▸ **YOUR ASSIGNMENT**
All pictures should be dropped, and only the lines from the top of the entries below through the line containing "19: (408, 240)" repeated exactly, both ends included.

▸ **STORED DATA**

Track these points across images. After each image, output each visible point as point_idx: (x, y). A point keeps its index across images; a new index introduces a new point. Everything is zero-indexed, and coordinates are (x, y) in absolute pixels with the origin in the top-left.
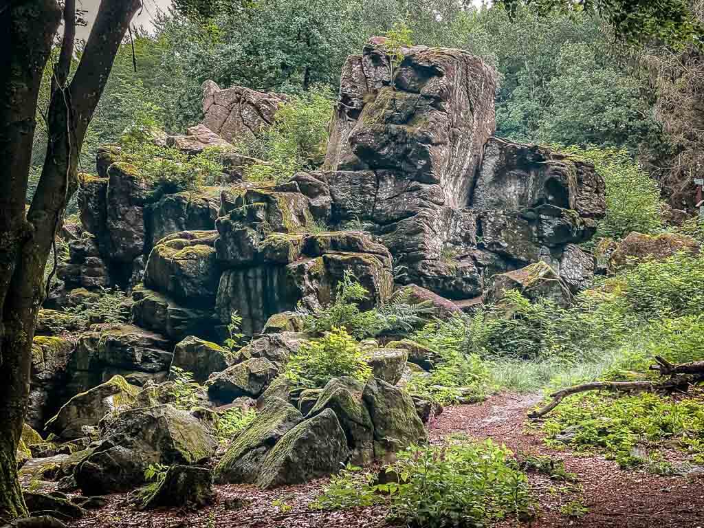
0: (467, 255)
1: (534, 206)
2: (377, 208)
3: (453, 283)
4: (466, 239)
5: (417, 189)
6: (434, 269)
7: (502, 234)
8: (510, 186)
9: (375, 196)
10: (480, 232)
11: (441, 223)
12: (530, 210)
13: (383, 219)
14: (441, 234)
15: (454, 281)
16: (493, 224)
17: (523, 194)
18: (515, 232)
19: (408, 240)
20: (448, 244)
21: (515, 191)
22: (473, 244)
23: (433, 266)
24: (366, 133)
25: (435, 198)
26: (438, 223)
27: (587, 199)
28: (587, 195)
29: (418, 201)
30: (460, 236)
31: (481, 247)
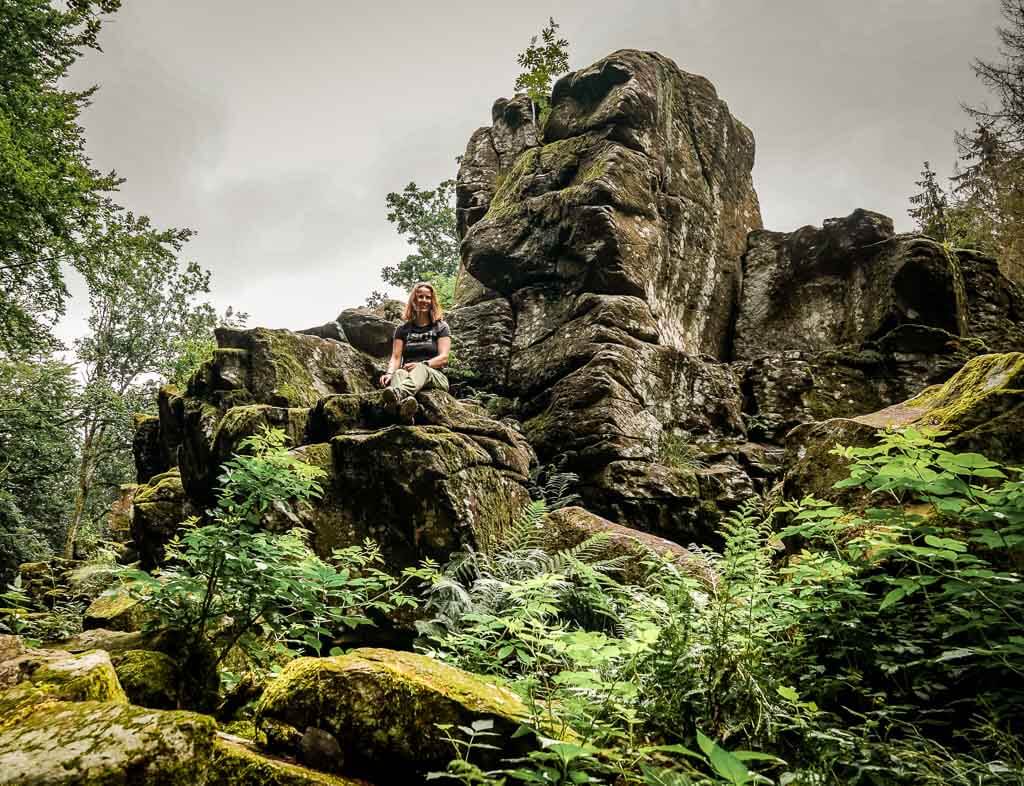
0: (726, 454)
1: (874, 336)
2: (514, 367)
3: (693, 512)
4: (720, 419)
5: (591, 305)
6: (642, 480)
7: (806, 403)
8: (810, 315)
9: (510, 345)
10: (751, 406)
11: (652, 380)
12: (864, 347)
13: (524, 386)
14: (657, 406)
15: (696, 508)
16: (780, 384)
17: (842, 323)
18: (837, 395)
19: (576, 419)
20: (677, 432)
21: (822, 323)
22: (738, 431)
23: (637, 473)
24: (487, 228)
25: (633, 324)
26: (644, 379)
27: (995, 329)
28: (990, 321)
29: (593, 330)
30: (705, 411)
31: (756, 436)
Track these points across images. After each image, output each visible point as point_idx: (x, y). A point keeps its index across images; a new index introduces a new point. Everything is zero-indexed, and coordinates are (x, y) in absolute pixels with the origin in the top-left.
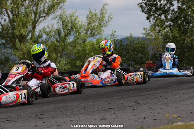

▸ **TASK SOLUTION**
Track these points across images. After each image, output each visible point as point_idx: (x, y). A point keeps its index across images; a new index introduces a new point. Everything is zero-indexed, and coordinates are (x, y) in absolute pixels with the origin in the top-left.
0: (467, 255)
1: (534, 206)
2: (377, 208)
3: (453, 283)
4: (466, 239)
5: (417, 189)
6: (434, 269)
7: (502, 234)
8: (510, 186)
9: (375, 196)
10: (480, 232)
11: (441, 223)
12: (530, 210)
13: (383, 219)
14: (441, 234)
15: (454, 281)
16: (493, 224)
17: (523, 194)
18: (515, 232)
19: (408, 240)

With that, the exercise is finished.